Tuesday, December 7

Finding Patience: The Trees Through the Forest

Untitled (Red Dresses) 2010 Stephan P. Ferreira

Detail from Untitled (Red Dresses) 2010
Stephan P. Ferreira
When I finish a painting I often have a hard time seeing the whole. I'm stuck on details or the overall language of the painting.

I've labored so much over how I've articulated the imagery that trying to decipher any meaning is the same experience as trying to figure out what a word means after it has been repeated over and over: the word looses it's context, it looks foreign and suddenly you can't even remember if those letters are arranged correctly.

Having been so wrapped up in the painting I can only see the trees in the forest, as it were. It takes stepping away to eventually see the bigger picture. But before then, it's usually these small areas in my paintings that teach me and prompt me to do something else.

A recently completed painting based on a Depression era photograph got me thinking about what changes need to be made in my own process and what the successes in my work tell me about my focus and patience.



Red Dresses was painted as a gift in just a couple of days. It became less about the subject matter (like most of my work) and more about figuring out my process.

Since seeing Antonio Lopez Garcia's work a few years back, I have been consciously trying to figure out how to maintain emotional, abstract marks while articulating something very exact. Garcia's work manages to accomplish this, like in New Refrigerator, shapes for color are drawn on the canvas, and the color marks themselves seem to take precedence over the object they define (it should be noted that some of his paintings take a few years).

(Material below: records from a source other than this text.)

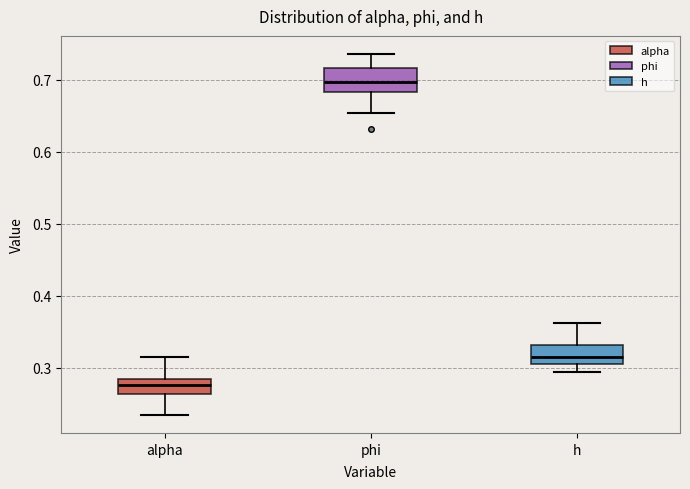

Reading left to right, read every box against the y-axis: the position of its median line, the range the box covers, and the ends of its whiskers. The values are not printed on the chart, so give them approximately, as read against the axis.

alpha: median 0.28 (inside the box), box 0.26 to 0.28, whiskers 0.23 to 0.31
phi: median 0.70, box 0.68 to 0.72, whiskers 0.65 to 0.74
h: median 0.31, box 0.30 to 0.33, whiskers 0.29 to 0.36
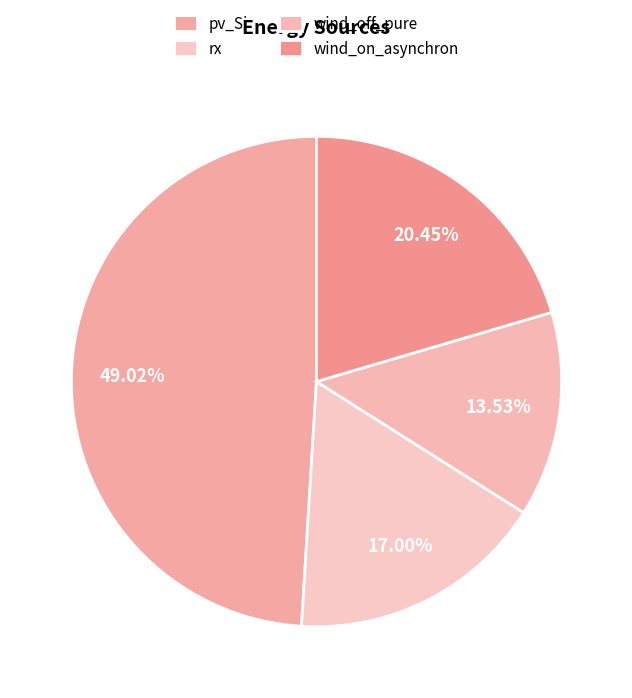

Which slice is the largest?

pv_Si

This investigation sounds obvious - but I habitually work off-the-cuff, which means often I muddy things up. Using a very primary palette, I mix only a few local colors. Then I paint and repaint forms quickly, scraping down and rebuilding. Another words I usually figure out forms or space directly on the painting - my entire understanding or misunderstanding of it exists there.

New Refrigerator 1991-94
Antonio Lopez Garcia
(via Berkshire Fine Arts)
Detail of Daughters of Edward D. Boit
John Singer Sargent (via Daily Blague)
Most artists seem to accomplish the same idea with other studies beforehand or during the painting. The best example I have of this can be seen in a 2005 Jenny Saville monograph.

The book has always been one of my favorite monographs because the layout shows her paintings and then via various super-close ups and studio shots shows all the other material and investigating that goes into a single painting.

What successfully articulated spots there were in Red Dresses were a result of early gridding and laying out decisions. One example is the woman holding the child in a blue dress downwards to the young girl facing the same direction. I gridded the image and then laid out simple dark and lights. The spare marks remaining reveal an underpainting for something else entirely. I'm reminded of the young girls doll painted with just a handful of decisive strokes in John Singer Sargent's Daughters of Edward D. Boit.



Another example is of the space between the girl's arm who wears a pink dress. The scratchy and thick colors were decisive but simple enough to articulate the change in light.

But while there are lots of quick successes in Red Dresses, what those really convinced me of was that I should be working with more studies, more time and more focus.

The highlighted details of the painting show me that I'm sometimes unable to see the forest through the trees and that when I am able to steady myself and be decisive about my choices, my quick habits could articulate even more.